Probabilistic Fracture Mechanics Analysis of Friction Stir Weld Fatigue Performance

Recent studies have suggested that friction stir welding (FSW) represents a transformative technology, which could have a significant influence on the durability and economics of extruded aluminum decks for vehicular bridge construction and retrofitting applications. Design codes in Canada are only just starting to acknowledge FSW as a viable welding process for structural applications. Existing international codes (e.g. ISO, AWS) include quality control (QC) provisions, which appear to be based on “best practice”, rather than a correlation with expected fatigue performance. With this in mind, a recent project was undertaken, which included the following tasks: 1) FSW specimen preparation and metallurgical analysis; 2) fatigue testing of FSW specimens; and 3) fracture mechanics analysis of the test results.
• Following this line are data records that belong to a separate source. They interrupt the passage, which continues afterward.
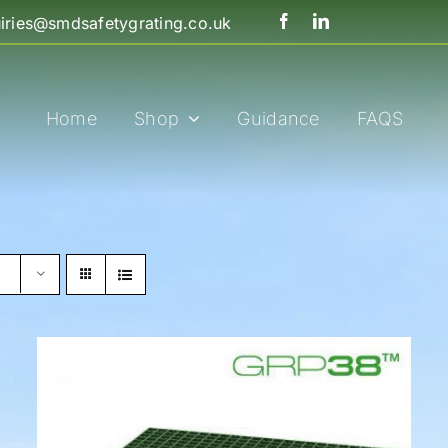
iries@smdsafetygrating.co.uk
Home
Shop
Guidance
FAQS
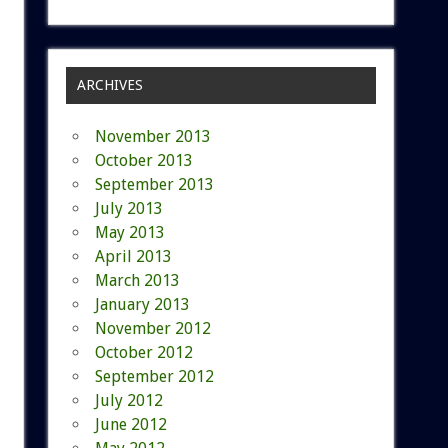
ARCHIVES
November 2013
October 2013
September 2013
July 2013
May 2013
April 2013
March 2013
January 2013
November 2012
October 2012
September 2012
July 2012
June 2012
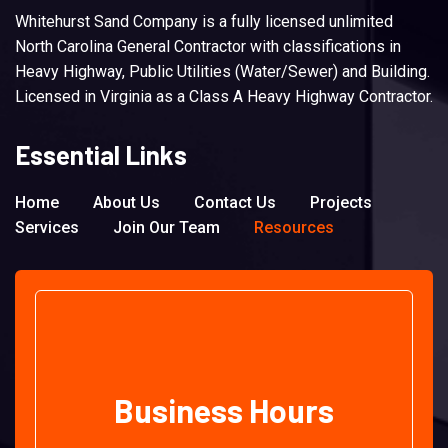
Whitehurst Sand Company is a fully licensed unlimited
North Carolina General Contractor with classifications in
Heavy Highway, Public Utilities (Water/Sewer) and Building.
Licensed in Virginia as a Class A Heavy Highway Contractor.
Essential Links
Home
About Us
Contact Us
Projects
Services
Join Our Team
Resources
Business Hours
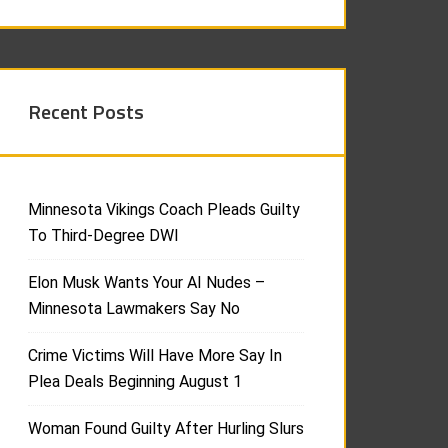
Recent Posts
Minnesota Vikings Coach Pleads Guilty
To Third-Degree DWI
Elon Musk Wants Your AI Nudes –
Minnesota Lawmakers Say No
Crime Victims Will Have More Say In
Plea Deals Beginning August 1
Woman Found Guilty After Hurling Slurs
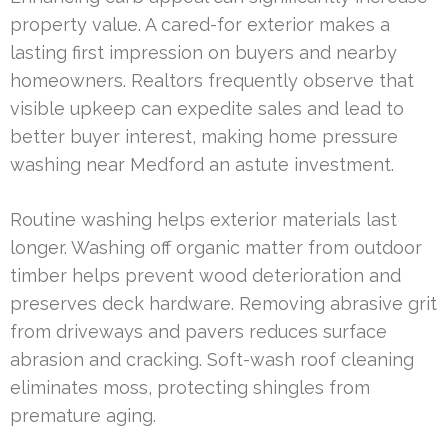
property value. A cared-for exterior makes a
lasting first impression on buyers and nearby
homeowners. Realtors frequently observe that
visible upkeep can expedite sales and lead to
better buyer interest, making home pressure
washing near Medford an astute investment.
Routine washing helps exterior materials last
longer. Washing off organic matter from outdoor
timber helps prevent wood deterioration and
preserves deck hardware. Removing abrasive grit
from driveways and pavers reduces surface
abrasion and cracking. Soft-wash roof cleaning
eliminates moss, protecting shingles from
premature aging.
A novel aspect of the project was the fatigue testing and analysis of welds with varying levels of quality (i.e. various defect types with varying degrees of severity intentionally introduced). In this paper, a fracture mechanics model developed previously to analyze the test results will be used along with Monte Carlo simulation (MCS) to establish probabilistic S-N (stress-life) curves for FSW joints with various defect types and degrees of severity. It is believed that curves like these can provide a basis for the establishment of improved guidelines and code provisions for the QC and fatigue design of FSW joints.